— EXCERPTED TEXT —
PMCID: PMC4991239  PMID: 27416361

ABSTRACT

The nucleolus is a nuclear subcompartment for tightly regulated rRNA production and ribosome subunit biogenesis. It also acts as a cellular stress sensor and can release enriched factors in response to cellular stimuli. Accordingly, the content and structure of the nucleolus change dynamically, which is particularly evident during cell cycle progression: the nucleolus completely disassembles during mitosis and reassembles in interphase. Although the mechanisms that drive nucleolar (re)organization have been the subject of a number of studies, they are only partly understood. Recently, we identified Alu element-containing RNA polymerase II transcripts (aluRNAs) as important for nucleolar structure and rRNA synthesis. Integrating these findings with studies on the liquid droplet-like nature of the nucleolus leads us to propose a model on how RNA polymerase II transcripts could regulate the assembly of the nucleolus in response to external stimuli and during cell cycle progression.

KEYWORDS: Alu repeat-containing RNA, cell cycle, intracellular phase separation, nuclear bodies, RNA-protein interactions, RNA-protein droplets-like structures


The nucleolus is the cellular factory for producing rRNAs (rRNAs) and assembling ribosome subunits. In response to cellular stress and environmental cues its activity and structure can change, and enriched factors involved in cellular functions such as cell cycle regulation, DNA repair or mRNA processing can be released.1-6 The dynamic nature of nucleolar structure and function is particularly evident during cell cycle progression as reviewed previously6,7: At the onset of mitosis nucleoli completely disappear and rRNA production is turned off. Following cell division, the nucleolus reassembles and rRNA production is restarted.

Dataset excerpts
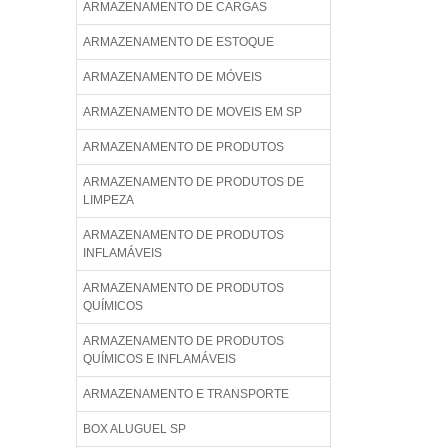
ARMAZENAMENTO DE CARGAS
ARMAZENAMENTO DE ESTOQUE
ARMAZENAMENTO DE MÓVEIS
ARMAZENAMENTO DE MOVEIS EM SP
ARMAZENAMENTO DE PRODUTOS
ARMAZENAMENTO DE PRODUTOS DE
LIMPEZA
ARMAZENAMENTO DE PRODUTOS
INFLAMÁVEIS
ARMAZENAMENTO DE PRODUTOS
QUÍMICOS
ARMAZENAMENTO DE PRODUTOS
QUÍMICOS E INFLAMÁVEIS
ARMAZENAMENTO E TRANSPORTE
BOX ALUGUEL SP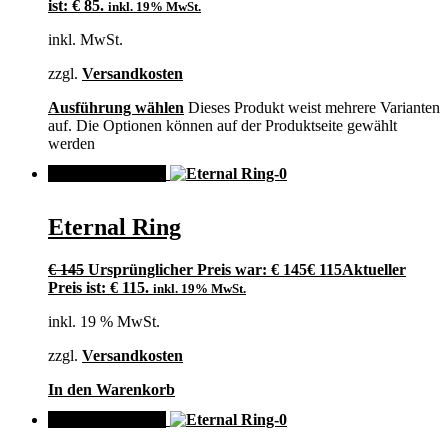
ist: € 85.
inkl. 19% MwSt.
inkl. MwSt.
zzgl.
Versandkosten
Ausführung wählen
Dieses Produkt weist mehrere Varianten
auf. Die Optionen können auf der Produktseite gewählt
werden
ANGEBOT!
Eternal Ring
€
145
Ursprünglicher Preis war: € 145
€
115
Aktueller
Preis ist: € 115.
inkl. 19% MwSt.
inkl. 19 % MwSt.
zzgl.
Versandkosten
In den Warenkorb
ANGEBOT!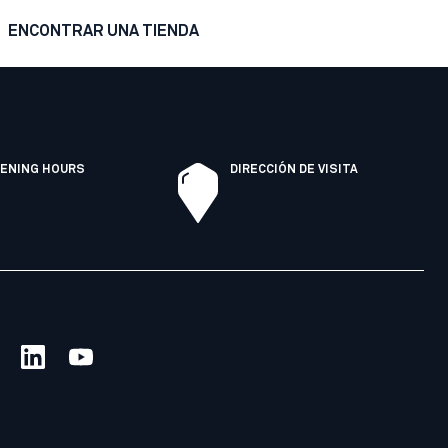
ENCONTRAR UNA TIENDA
ENING HOURS
DIRECCIÓN DE VISITA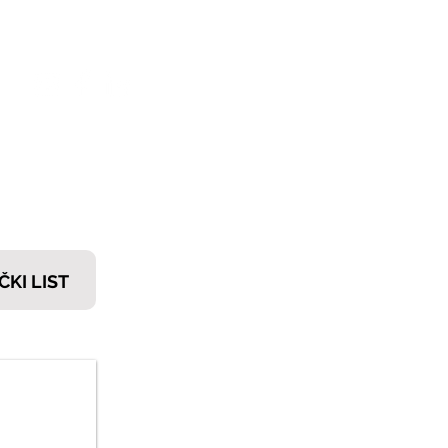
𝗧𝗜
ČKI LIST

— YOUR TASK —
Can you return the passage of the nucleolus excerpt starting at "KEYWORDS: Alu repeat-containing" and ending at "production is restarted.", copied word for word?

— PROBLEM SOLUTION —
KEYWORDS: Alu repeat-containing RNA, cell cycle, intracellular phase separation, nuclear bodies, RNA-protein interactions, RNA-protein droplets-like structures


The nucleolus is the cellular factory for producing rRNAs (rRNAs) and assembling ribosome subunits. In response to cellular stress and environmental cues its activity and structure can change, and enriched factors involved in cellular functions such as cell cycle regulation, DNA repair or mRNA processing can be released.1-6 The dynamic nature of nucleolar structure and function is particularly evident during cell cycle progression as reviewed previously6,7: At the onset of mitosis nucleoli completely disappear and rRNA production is turned off. Following cell division, the nucleolus reassembles and rRNA production is restarted.